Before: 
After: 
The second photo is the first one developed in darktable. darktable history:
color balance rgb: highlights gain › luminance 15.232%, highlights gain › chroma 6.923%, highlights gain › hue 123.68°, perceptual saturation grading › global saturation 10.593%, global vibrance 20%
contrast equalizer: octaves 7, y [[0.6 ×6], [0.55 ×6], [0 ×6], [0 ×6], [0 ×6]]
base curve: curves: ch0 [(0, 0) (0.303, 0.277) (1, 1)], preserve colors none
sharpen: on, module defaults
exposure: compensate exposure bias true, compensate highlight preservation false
────
> TASK STATEMENT
Output every line of the listing above verbatim, without changing a character.

> COMPLETED EXERCISE
Before: 
After: 
The second photo is the first one developed in darktable. darktable history:
color balance rgb: highlights gain › luminance 15.232%, highlights gain › chroma 6.923%, highlights gain › hue 123.68°, perceptual saturation grading › global saturation 10.593%, global vibrance 20%
contrast equalizer: octaves 7, y [[0.6 ×6], [0.55 ×6], [0 ×6], [0 ×6], [0 ×6]]
base curve: curves: ch0 [(0, 0) (0.303, 0.277) (1, 1)], preserve colors none
sharpen: on, module defaults
exposure: compensate exposure bias true, compensate highlight preservation false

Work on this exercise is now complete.